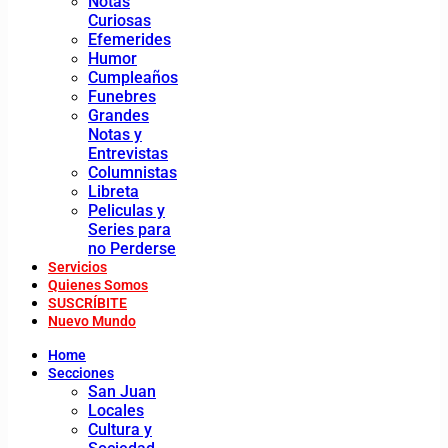
Notas
Curiosas
Efemerides
Humor
Cumpleaños
Funebres
Grandes
Notas y
Entrevistas
Columnistas
Libreta
Peliculas y
Series para
no Perderse
Servicios
Quienes Somos
SUSCRÍBITE
Nuevo Mundo
Home
Secciones
San Juan
Locales
Cultura y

+++

◆ Required action
Give back every record above exactly as written, skipping each picture.

◆ Response
Notas
Curiosas
Efemerides
Humor
Cumpleaños
Funebres
Grandes
Notas y
Entrevistas
Columnistas
Libreta
Peliculas y
Series para
no Perderse
Servicios
Quienes Somos
SUSCRÍBITE
Nuevo Mundo
Home
Secciones
San Juan
Locales
Cultura y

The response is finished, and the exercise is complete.